INSTRUCTIONS FOR THE TASK:
Copy out every line holding the string "moved" from the records below.

PROVIDED DATA:
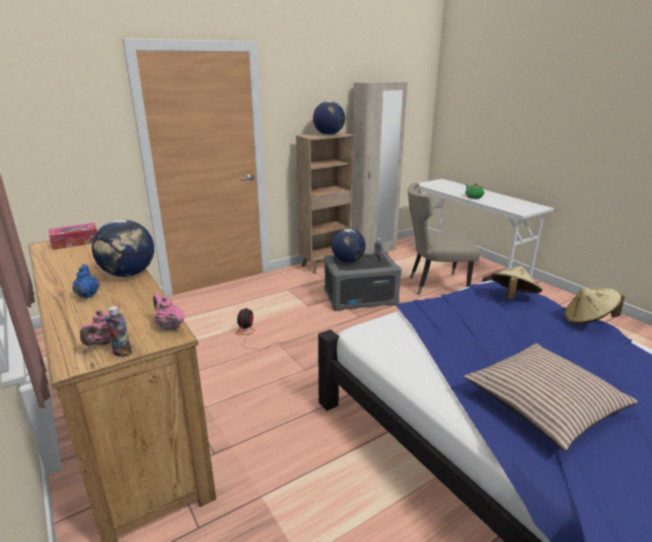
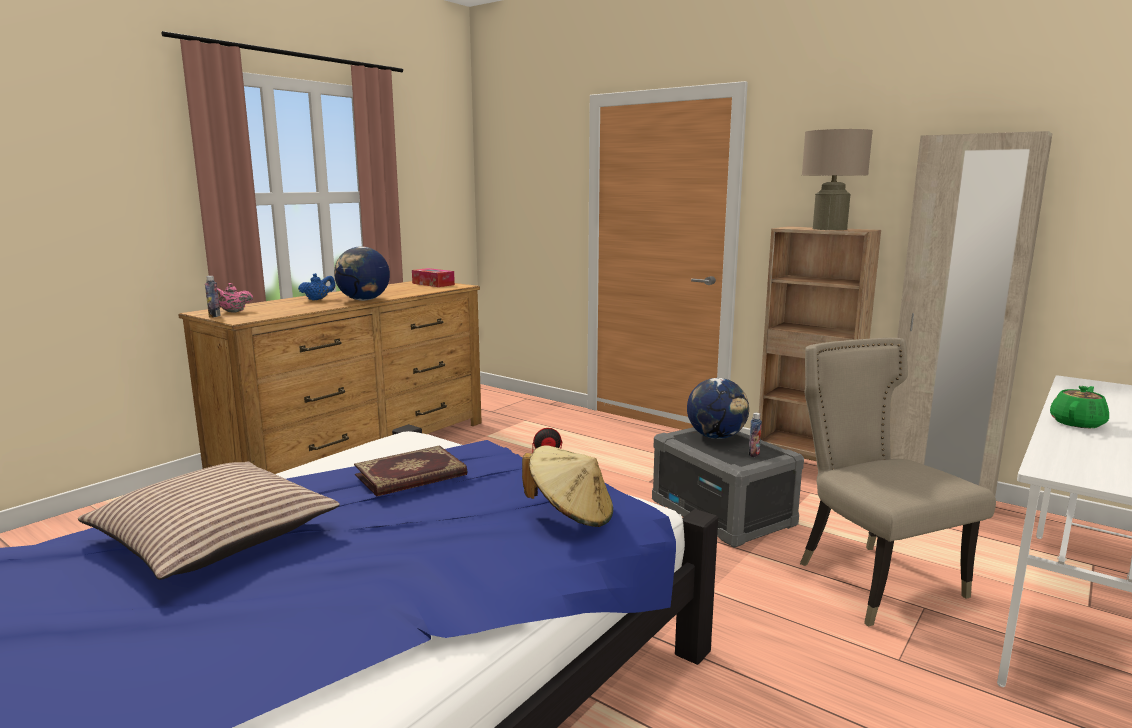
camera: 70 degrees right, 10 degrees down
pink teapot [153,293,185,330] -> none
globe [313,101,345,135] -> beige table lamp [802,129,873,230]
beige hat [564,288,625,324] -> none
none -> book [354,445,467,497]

* * *

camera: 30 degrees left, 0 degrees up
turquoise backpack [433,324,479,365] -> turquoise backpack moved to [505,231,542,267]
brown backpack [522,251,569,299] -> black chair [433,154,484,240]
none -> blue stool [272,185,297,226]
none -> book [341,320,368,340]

...

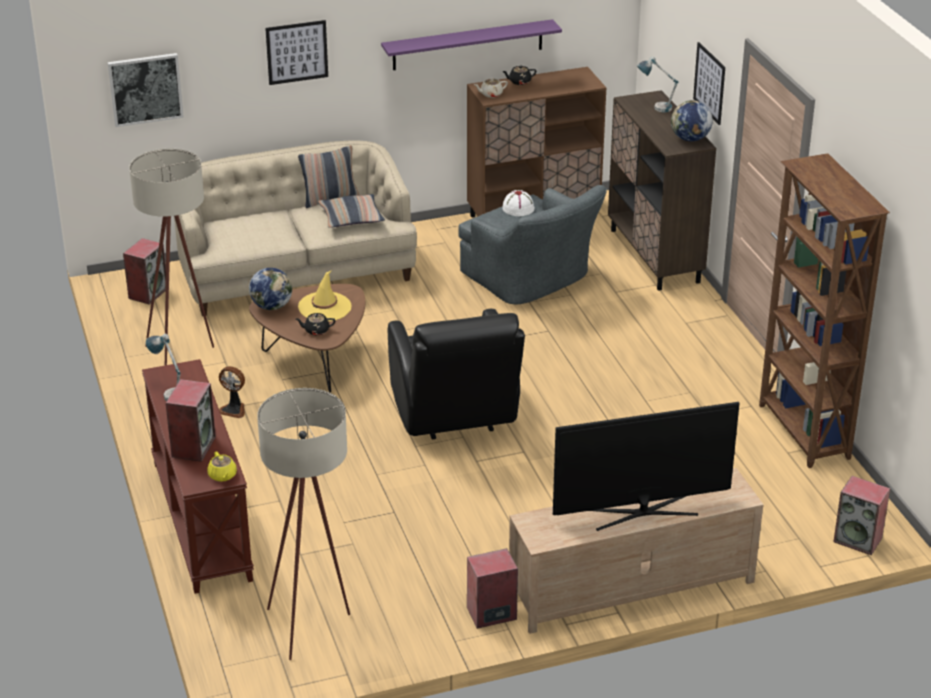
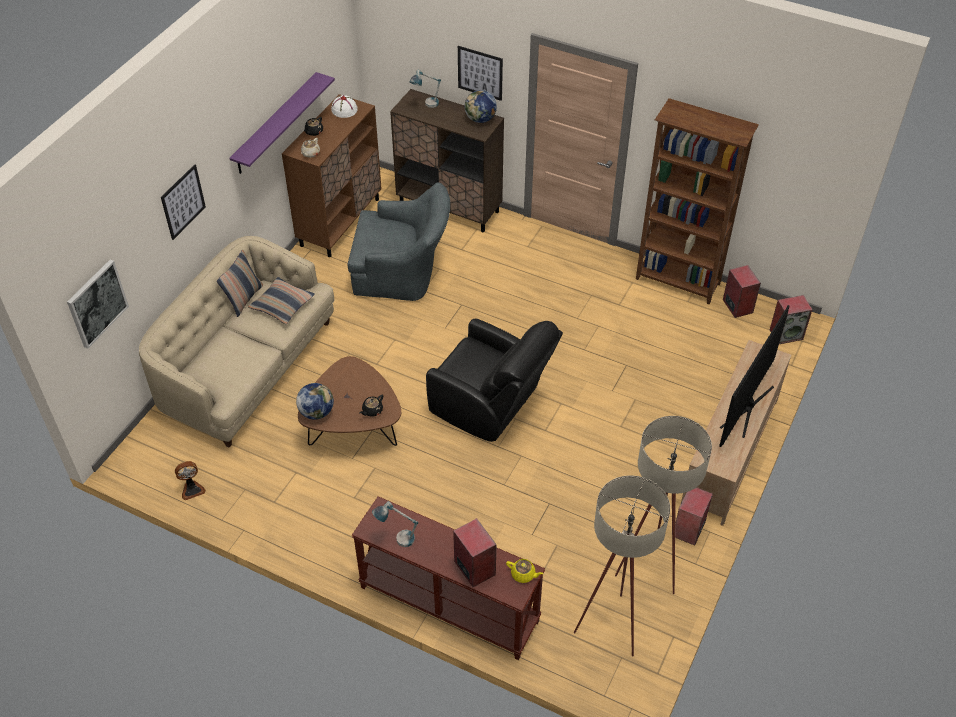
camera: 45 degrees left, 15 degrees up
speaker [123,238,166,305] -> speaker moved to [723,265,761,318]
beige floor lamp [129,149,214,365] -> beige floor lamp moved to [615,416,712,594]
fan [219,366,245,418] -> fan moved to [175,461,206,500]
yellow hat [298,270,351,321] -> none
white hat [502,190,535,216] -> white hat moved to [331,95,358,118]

ANSWER SPACE:
turquoise backpack [433,324,479,365] -> turquoise backpack moved to [505,231,542,267]
speaker [123,238,166,305] -> speaker moved to [723,265,761,318]
beige floor lamp [129,149,214,365] -> beige floor lamp moved to [615,416,712,594]
fan [219,366,245,418] -> fan moved to [175,461,206,500]
white hat [502,190,535,216] -> white hat moved to [331,95,358,118]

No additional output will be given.